News (Media Awareness Project) - CN ON: Wire: Ottawa's Marijuana Maven Puts Brakes on Distribution |
Title: | CN ON: Wire: Ottawa's Marijuana Maven Puts Brakes on Distribution |
Published On: | 2003-01-14 |
Source: | Canadian Press (Canada Wire) |
Fetched On: | 2008-01-21 14:36:40 |
OTTAWA'S MARIJUANA MAVEN PUTS BRAKES ON DISTRIBUTION PROPOSAL: DOCUMENTS
(CP) - The chief of Ottawa's medical marijuana program has been putting the
brakes on a Health Canada proposal that would give needy patients direct
access to government dope.
A newly released document shows that Cindy Cripps-Prawak has been fighting a
proposed policy shift that would deliver government-certified marijuana to
chronically ill Canadians. Currently, Health Canada will provide its
standardized marijuana only to accredited researchers, who would then
dispense it to select patients in clinical trials.
Patients not enrolled in such trials can seek federal authorization to
possess marijuana to alleviate symptoms - but they have to get the stuff on
their own from the street. They can also grow it from seeds or have someone
else do it for them.
Street dope, which can vary wildly in quality, is not legal though
authorized patients can legally smoke it.
A document released under the Access to Information Act shows that Health
Canada policymakers are looking to end that conundrum through a major policy
shift that would provide government marijuana directly to approved patients.
The draft policy, entitled Medical Marijuana - Supply and Distribution and
dated May 31 last year, would "provide access to (research grade) marijuana
for medical purposes for patients unable to enroll in clinical trials," says
the document.
"It will not be possible for all patients to enroll in a controlled or open
label clinical trial. In these instances, it will be necessary to consider
providing patients with access to the federal supply of dried marijuana for
medical purposes. . . ."
Such a shift, which would be an about-face for Health Minister Anne
McLellan, could help resolve a recent series of court decisions that have
called into question the validity of Canada's marijuana laws.
But the move is being opposed by the very civil servant who would be in
charge of implementing it.
In marginal notes to the draft policy statement, Cripps-Prawak says the
shift would create a bad precedent by undermining Canada's drug-approval
process, which requires clinical proof before drugs can be made available to
the public.
"This option does not support Health Canada responsibility with respect to
the safety and well-being of Canadians," she wrote on June 5.
Cripps-Prawak also warns that Health Canada would be in a conflict of
interest since it would be both regulator and distributor of a drug, calling
the proposal a "non-credible approach."
"The recommendation should be to not deviate from the current policy of
directing the product to research purposes only," she wrote.

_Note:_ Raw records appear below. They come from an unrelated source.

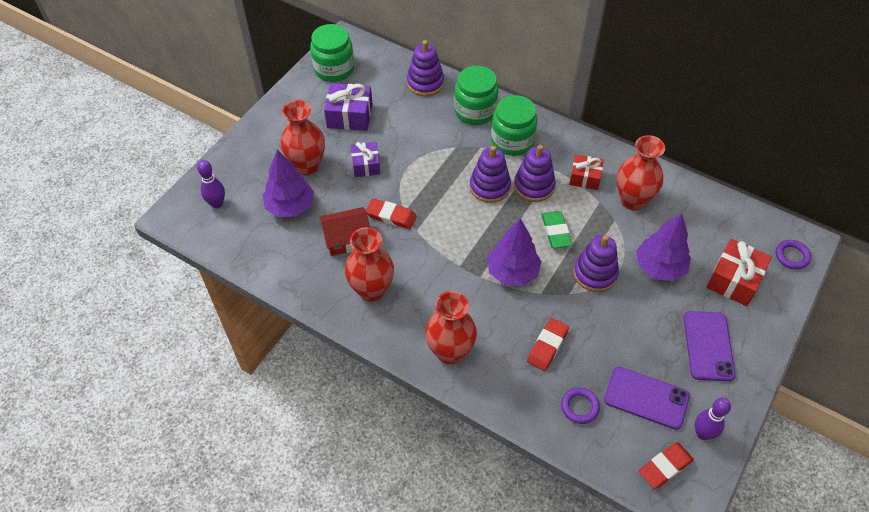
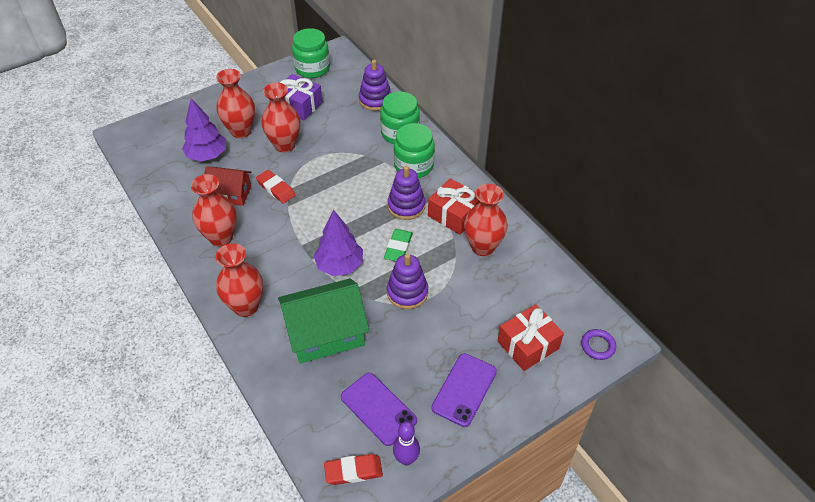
camera: 25 degrees right, 5 degrees down
purple bowling pin [197,160,225,208] -> none
purple gift [351,142,380,177] -> red vase [261,83,300,153]
purple stacking toy [469,146,511,203] -> none
red eraser [527,318,569,371] -> green house [278,278,369,364]
purple ring [561,387,600,424] -> none
red gift [569,154,604,190] -> red gift [428,178,480,235], size x1.51
purple tree [636,213,691,281] -> none

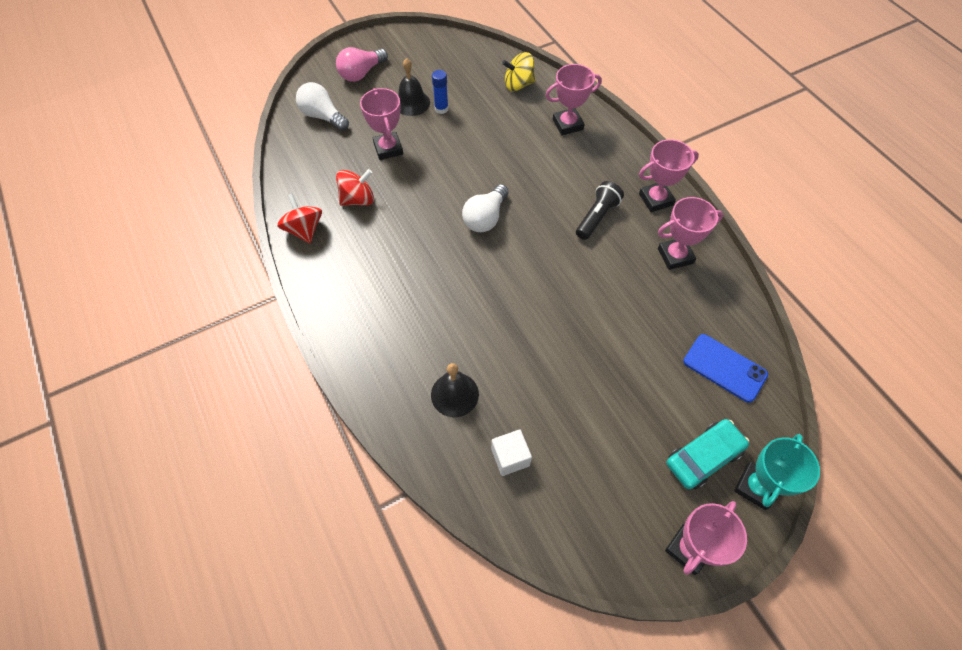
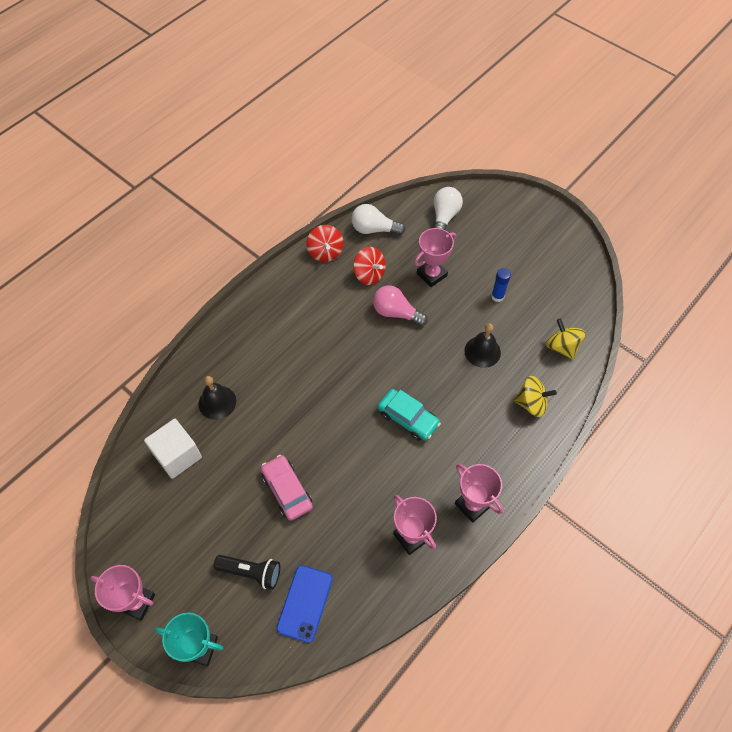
camera: 70 degrees right, 0 degrees up
red spinning top [277,194,322,243] -> red spinning top turned 120 degrees clockwise [306,225,344,262]
pink light bulb [336,47,388,82] -> pink light bulb moved to [373,285,428,326]
black bell [398,58,430,116] -> black bell moved to [464,323,501,368]
white light bulb [462,184,509,232] -> white light bulb moved to [351,204,405,235]
white cube [491,429,532,476] -> white cube [144,419,202,479], size x1.54
pink trophy [545,64,602,135] -> yellow spinning top [514,376,557,417]
black flashlight [576,181,624,240] -> black flashlight moved to [214,555,280,590]
turquoise car [666,419,749,489] -> turquoise car moved to [378,389,441,441]
none -> pink car [261,455,313,521]

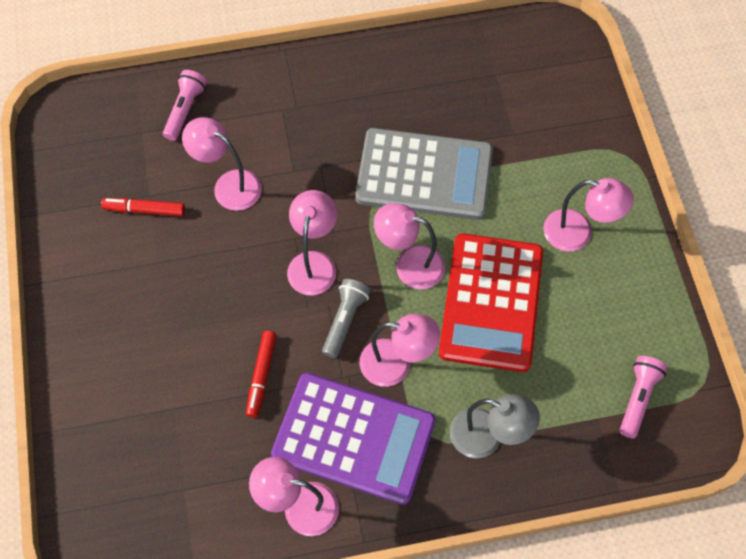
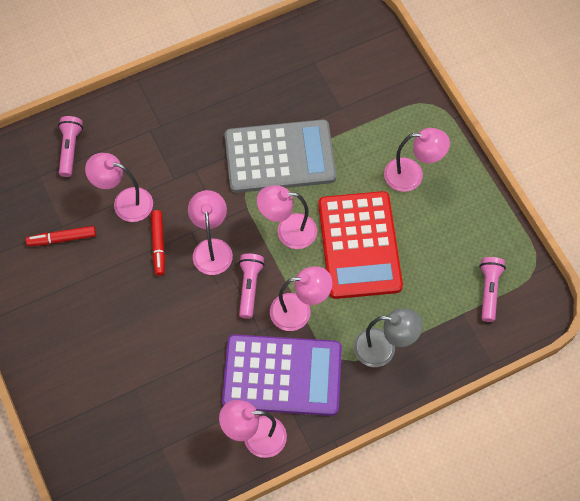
camera: 15 degrees left, 0 degrees up
red marker [246,331,277,418] -> red marker moved to [151,210,165,276]
grey flashlight [322,279,371,358] -> pink flashlight [239,254,264,319]

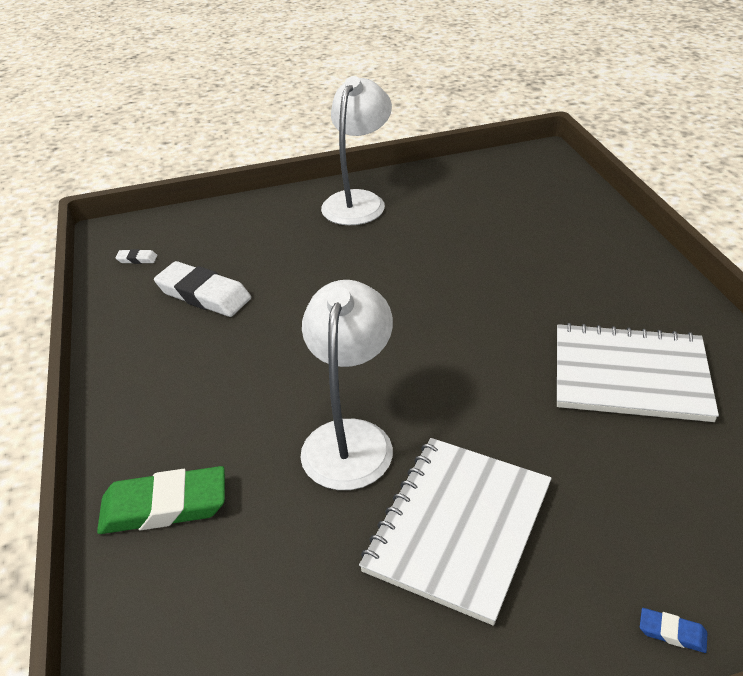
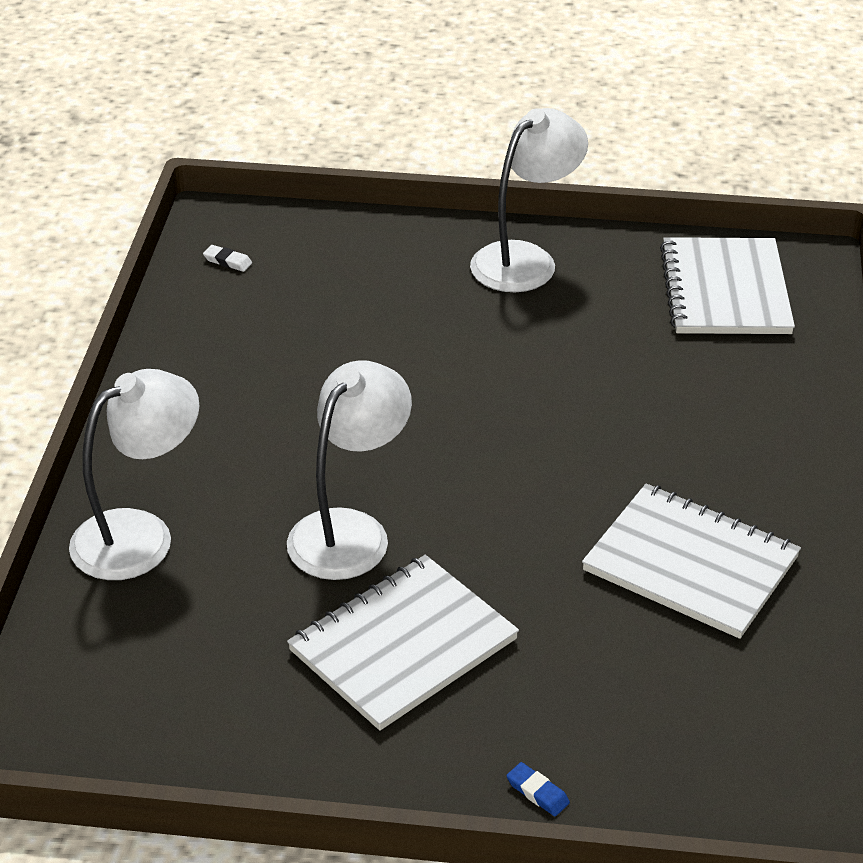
camera: 20 degrees right, 0 degrees up
green eraser [97,466,225,534] -> white lamp [69,369,199,580]
white eraser [154,261,251,317] -> none
none -> white notebook [660,237,795,334]

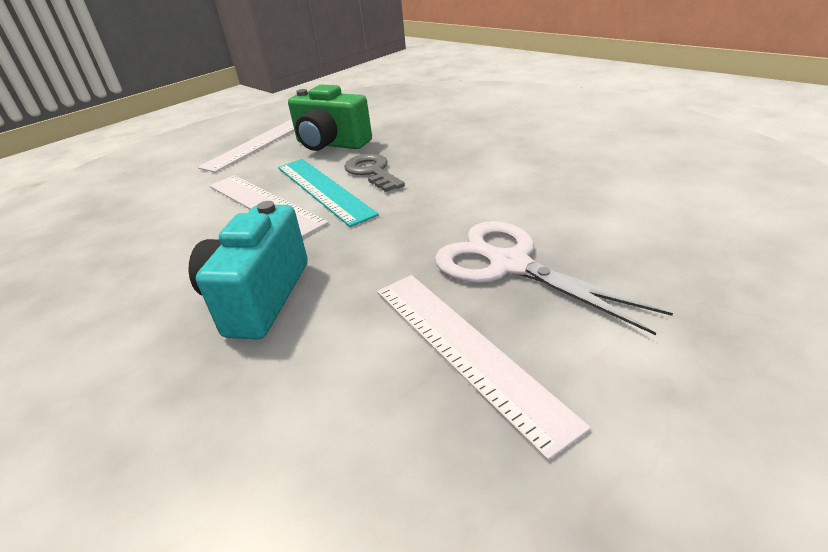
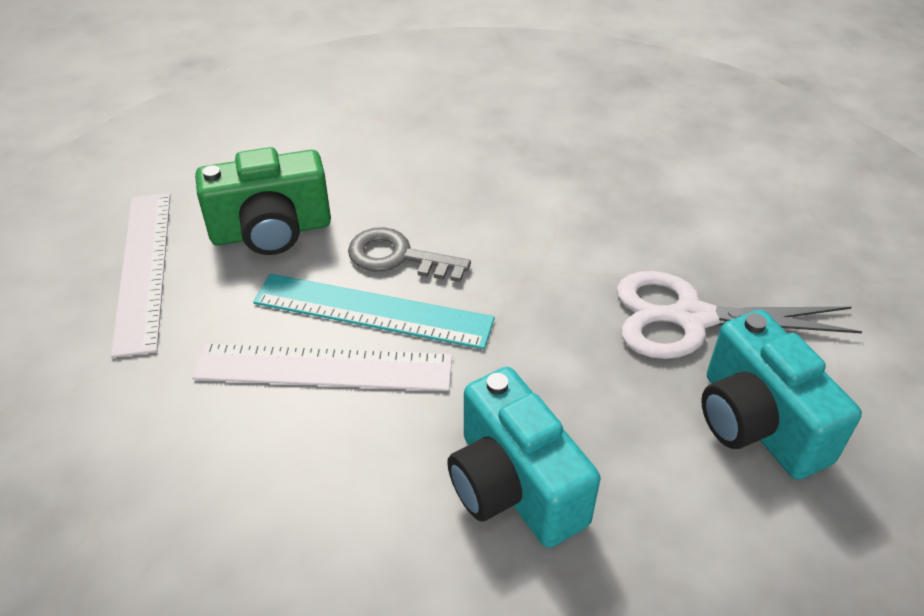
camera: 45 degrees left, 10 degrees up
white ruler [377,275,591,460] -> turquoise camera [701,310,862,480]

In an interview, Cripps-Prawak said "the document is still a draft and work
continues." But she added that her concerns about direct distribution
remain.
"Where on first blush something might be a very good idea, looking at the
ramifications and implications, sometimes you have to sit back a little bit
and give it a little more thought," she said from Ottawa.
Cripps-Prawak, director of the Office of Cannabis Medical Access since April
2001, also dismissed suggestions the department had previously indicated it
would provide dope outside clinical trials.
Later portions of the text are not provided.